SC seeks details of ATC cases transferred to regular courts

ATC judges also ordered to reopen all cases kept on dormant files

Supreme Court. PHOTO: EXPRESS/FILE

KARACHI:
The Supreme Court (SC) has sought the details of all the cases, which the 19 anti-terrorism courts (ATCs) had transferred to ordinary criminal courts, declaring them not related to ‘terrorism’ during the last one year.

The apex court also ordered the judges of the ATCs in the province to reopen all the cases kept on dormant files for want of absconding criminals.

The apex court’s monitoring judge for the ATCs, Justice Amir Hani Muslim, sought these details while presiding over a meeting to review the performance of the ATCs in the province at the Karachi Registry on Saturday. He directed the Sindh High Court’s (SHC) monitoring judge for the ATCs in Sindh, Justice Muhammad Farooq Shah, to ensure that in the future such areas are taken care of.

Justice Muslim said the judges of the ATCs are required to deliver more and cases needed to be decided expeditiously. He directed that in future there should be proper case management so that the witnesses, who appear in courts, should not leave the court unless they are examined.

He asked the SHC’s administrative judge to ensure that the cases, which have been kept on dormant files by the ATCs, should be reopened and the prosecutor as well as the relevant SP or officer in charge of the police stations concerned, should be made responsible for the arrest of the absconders.

He directed that a detailed report about the dormant cases on the files of the ATCs across the province, should be placed in the next meeting with the efforts the police had made in apprehending the absconders. The SC monitoring judge ordered the Karachi AIG to appear on the next meeting with the report reflecting the number of absconders who were arrested after the direction issued on December 12, 2015.

SHC’s administrative judge was tasked to collect details of the cases, which, after cognisance, were transferred to sessions courts by the ATCs from January 1, 2015, to date. He was also directed to submit a report, which must contain the orders passed by the ATCs’ judges under section 23 of the Anti-Terrorism Act, 1997.


Need for a laboratory

Justice Muslim noted that a number of cases of explosives substances are being tried in ATCs and the anti-terrorism law requires that in order to convict an accused, a laboratory report has to be produced to show that the material recovered was explosive in nature.

Prosecutor-general Shahadat Awan said that the Sindh government does not have the facility of a laboratory that can determine the nature of explosives material. “In [the] absence of the laboratory, matters are being relied on the reports of Bomb Disposal Unit, which is not admissible as evidence in the court of law,” he admitted.

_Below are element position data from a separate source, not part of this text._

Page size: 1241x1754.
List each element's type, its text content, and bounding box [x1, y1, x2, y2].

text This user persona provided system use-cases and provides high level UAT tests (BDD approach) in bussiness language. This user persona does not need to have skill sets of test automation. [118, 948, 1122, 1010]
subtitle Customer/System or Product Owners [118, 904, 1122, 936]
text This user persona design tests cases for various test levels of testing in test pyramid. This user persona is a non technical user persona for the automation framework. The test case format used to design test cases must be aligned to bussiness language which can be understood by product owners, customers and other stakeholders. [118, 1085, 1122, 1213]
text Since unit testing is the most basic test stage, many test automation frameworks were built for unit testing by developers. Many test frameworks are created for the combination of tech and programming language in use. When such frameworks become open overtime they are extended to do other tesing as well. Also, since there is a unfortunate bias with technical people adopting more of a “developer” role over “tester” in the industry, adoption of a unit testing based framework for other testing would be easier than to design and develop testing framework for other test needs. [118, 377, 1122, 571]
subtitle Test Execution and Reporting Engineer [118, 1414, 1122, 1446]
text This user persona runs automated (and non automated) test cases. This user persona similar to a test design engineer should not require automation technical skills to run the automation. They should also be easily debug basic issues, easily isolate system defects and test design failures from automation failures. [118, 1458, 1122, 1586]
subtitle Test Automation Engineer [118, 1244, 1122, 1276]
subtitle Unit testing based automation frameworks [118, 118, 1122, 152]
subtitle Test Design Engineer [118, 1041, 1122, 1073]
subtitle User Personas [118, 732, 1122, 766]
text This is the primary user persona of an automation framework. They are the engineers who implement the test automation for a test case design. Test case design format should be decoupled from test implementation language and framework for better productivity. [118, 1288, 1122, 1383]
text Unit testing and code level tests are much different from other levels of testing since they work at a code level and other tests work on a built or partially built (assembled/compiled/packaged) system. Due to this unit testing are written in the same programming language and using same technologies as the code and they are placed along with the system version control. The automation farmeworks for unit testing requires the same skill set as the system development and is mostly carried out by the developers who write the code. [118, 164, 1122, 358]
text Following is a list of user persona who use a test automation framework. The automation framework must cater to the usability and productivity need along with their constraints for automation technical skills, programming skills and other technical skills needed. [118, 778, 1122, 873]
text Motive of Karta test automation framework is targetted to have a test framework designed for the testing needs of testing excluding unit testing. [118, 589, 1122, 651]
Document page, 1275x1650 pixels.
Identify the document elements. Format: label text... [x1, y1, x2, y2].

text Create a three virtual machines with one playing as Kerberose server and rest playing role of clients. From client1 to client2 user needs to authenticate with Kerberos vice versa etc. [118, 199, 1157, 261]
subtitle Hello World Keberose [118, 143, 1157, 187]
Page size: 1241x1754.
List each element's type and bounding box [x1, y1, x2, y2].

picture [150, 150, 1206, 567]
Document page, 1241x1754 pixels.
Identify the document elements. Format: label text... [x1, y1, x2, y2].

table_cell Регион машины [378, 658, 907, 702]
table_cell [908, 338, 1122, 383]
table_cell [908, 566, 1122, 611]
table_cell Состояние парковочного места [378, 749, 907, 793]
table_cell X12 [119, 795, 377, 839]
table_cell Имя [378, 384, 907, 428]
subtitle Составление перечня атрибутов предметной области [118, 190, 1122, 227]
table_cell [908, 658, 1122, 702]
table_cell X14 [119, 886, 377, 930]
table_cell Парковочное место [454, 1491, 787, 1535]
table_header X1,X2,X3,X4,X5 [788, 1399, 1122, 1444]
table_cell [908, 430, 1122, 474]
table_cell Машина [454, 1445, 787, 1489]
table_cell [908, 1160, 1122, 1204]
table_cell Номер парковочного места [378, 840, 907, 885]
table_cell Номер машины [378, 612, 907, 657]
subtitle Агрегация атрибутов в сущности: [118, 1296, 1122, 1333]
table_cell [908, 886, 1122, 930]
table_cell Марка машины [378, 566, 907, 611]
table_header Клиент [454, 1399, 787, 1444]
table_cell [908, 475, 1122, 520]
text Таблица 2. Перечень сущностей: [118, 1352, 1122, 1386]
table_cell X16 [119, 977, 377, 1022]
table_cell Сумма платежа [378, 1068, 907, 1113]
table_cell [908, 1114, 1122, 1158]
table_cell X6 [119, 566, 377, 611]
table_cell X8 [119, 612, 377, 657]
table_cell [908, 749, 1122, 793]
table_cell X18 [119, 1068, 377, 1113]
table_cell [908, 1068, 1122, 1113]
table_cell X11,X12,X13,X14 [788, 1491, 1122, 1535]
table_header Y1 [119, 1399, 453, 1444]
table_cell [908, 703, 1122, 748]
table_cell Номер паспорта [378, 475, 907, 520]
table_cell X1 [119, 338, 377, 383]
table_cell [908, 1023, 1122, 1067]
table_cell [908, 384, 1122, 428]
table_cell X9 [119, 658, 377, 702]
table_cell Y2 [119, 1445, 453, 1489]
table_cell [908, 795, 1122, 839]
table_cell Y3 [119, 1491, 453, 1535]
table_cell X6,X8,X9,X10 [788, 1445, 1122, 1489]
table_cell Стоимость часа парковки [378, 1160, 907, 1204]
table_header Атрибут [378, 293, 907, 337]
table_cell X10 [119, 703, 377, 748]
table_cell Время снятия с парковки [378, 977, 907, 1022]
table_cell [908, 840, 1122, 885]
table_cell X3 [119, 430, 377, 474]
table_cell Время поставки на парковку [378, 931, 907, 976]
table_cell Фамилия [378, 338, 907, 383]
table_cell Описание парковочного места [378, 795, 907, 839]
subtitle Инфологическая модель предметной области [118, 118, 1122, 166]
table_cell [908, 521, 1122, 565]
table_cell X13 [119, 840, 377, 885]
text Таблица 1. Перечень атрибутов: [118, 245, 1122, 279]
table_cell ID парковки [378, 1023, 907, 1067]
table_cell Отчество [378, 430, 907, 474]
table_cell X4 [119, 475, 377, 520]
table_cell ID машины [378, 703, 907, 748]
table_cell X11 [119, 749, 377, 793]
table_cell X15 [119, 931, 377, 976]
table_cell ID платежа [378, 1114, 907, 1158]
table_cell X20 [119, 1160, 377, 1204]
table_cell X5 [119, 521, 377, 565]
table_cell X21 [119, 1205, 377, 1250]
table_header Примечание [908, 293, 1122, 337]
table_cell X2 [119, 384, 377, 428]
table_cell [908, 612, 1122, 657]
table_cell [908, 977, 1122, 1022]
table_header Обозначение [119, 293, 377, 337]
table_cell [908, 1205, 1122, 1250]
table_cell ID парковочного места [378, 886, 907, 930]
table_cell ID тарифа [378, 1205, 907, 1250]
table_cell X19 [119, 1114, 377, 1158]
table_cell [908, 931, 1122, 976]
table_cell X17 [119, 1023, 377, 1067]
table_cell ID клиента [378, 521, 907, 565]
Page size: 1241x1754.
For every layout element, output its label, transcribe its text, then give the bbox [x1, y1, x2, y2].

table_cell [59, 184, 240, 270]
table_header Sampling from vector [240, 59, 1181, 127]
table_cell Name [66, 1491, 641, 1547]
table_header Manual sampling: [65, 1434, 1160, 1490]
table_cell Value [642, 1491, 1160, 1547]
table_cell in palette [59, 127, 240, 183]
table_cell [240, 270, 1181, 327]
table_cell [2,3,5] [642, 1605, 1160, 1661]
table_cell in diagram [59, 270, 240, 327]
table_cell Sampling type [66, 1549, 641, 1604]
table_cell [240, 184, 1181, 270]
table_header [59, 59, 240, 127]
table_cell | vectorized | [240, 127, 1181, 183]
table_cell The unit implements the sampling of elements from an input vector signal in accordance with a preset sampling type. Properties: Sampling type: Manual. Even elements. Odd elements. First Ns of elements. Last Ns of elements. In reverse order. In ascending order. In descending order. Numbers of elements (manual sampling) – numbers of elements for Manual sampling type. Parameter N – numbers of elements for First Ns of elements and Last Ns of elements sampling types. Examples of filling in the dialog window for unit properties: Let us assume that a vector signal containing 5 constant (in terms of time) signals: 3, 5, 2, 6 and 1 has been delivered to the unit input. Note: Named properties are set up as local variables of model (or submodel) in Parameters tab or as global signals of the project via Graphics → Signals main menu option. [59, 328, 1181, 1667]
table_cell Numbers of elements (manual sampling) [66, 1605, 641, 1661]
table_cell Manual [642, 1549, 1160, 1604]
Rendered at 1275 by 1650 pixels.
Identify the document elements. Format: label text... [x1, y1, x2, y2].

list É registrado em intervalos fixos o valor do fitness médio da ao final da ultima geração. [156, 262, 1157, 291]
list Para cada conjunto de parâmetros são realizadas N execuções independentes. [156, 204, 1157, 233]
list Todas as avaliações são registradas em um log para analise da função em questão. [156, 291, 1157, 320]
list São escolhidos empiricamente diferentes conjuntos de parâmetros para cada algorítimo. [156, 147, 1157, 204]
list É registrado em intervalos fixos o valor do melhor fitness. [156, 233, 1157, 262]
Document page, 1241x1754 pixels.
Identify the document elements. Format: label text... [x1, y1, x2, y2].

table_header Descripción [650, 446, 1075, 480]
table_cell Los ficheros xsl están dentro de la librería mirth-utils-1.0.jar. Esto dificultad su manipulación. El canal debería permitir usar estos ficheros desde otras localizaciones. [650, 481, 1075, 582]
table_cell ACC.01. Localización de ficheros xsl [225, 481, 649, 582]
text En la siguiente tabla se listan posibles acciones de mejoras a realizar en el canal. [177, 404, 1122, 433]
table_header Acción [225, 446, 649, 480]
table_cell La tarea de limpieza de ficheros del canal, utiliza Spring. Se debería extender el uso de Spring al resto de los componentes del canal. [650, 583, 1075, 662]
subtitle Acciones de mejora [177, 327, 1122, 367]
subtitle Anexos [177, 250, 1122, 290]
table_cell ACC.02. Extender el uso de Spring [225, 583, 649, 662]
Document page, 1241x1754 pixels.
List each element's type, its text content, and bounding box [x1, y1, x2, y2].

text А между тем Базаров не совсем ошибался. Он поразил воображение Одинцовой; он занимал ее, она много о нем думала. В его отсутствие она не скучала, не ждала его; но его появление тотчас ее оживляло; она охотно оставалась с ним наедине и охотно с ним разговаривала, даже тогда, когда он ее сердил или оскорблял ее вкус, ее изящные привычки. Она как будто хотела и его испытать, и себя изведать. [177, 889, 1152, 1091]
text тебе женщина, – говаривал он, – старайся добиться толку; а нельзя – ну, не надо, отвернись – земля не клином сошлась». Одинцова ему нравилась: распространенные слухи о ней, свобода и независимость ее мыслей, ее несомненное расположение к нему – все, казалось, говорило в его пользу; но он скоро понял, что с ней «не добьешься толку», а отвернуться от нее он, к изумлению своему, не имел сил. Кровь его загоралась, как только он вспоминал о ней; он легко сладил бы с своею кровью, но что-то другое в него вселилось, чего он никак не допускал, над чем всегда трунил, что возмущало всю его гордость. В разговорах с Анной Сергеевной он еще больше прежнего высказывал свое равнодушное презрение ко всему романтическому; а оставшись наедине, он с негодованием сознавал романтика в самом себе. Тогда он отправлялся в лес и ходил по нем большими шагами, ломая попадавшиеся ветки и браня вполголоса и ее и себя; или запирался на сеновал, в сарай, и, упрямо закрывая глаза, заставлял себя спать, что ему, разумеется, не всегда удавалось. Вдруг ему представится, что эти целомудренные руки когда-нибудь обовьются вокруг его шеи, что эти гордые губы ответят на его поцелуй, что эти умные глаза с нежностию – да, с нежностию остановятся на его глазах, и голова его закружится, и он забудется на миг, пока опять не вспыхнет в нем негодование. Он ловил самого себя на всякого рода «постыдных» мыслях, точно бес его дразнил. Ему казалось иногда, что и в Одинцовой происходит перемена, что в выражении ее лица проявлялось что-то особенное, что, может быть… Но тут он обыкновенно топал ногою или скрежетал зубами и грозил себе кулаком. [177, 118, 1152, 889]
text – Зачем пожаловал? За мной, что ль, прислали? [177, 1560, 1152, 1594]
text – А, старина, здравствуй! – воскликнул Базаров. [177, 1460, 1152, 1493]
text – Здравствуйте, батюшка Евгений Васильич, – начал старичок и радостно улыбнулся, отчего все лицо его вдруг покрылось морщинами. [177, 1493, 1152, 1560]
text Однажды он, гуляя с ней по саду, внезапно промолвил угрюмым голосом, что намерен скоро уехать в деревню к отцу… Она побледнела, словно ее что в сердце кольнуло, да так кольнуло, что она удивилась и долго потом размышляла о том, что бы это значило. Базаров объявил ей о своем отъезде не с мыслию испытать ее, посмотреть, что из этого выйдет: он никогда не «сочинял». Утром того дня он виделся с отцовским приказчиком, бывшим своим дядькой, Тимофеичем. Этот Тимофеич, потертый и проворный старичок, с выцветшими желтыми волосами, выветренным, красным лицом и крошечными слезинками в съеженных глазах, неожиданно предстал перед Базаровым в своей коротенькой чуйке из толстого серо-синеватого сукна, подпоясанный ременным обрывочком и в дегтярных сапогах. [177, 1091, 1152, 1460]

The SC judge directed the chief secretary and the home secretary to immediately take steps to ensure that a forensic laboratory, having required infrastructure to determine the nature of substance, be established on a priority basis so that the cases in ATCs should not fail on that account.

He also directed the chief secretary to appoint a qualified person on the post of the chemical examiner while the laboratory should also be equipped with modern technology, as the reports of the nature has far-reaching effects on the criminal trial.

“Serious efforts are required to be made by the Sindh government to improve the working of these laboratories and reports submitted by the Forensic Science Laboratory,” remarked Justice Muslim.

Published in The Express Tribune, January 31st, 2016.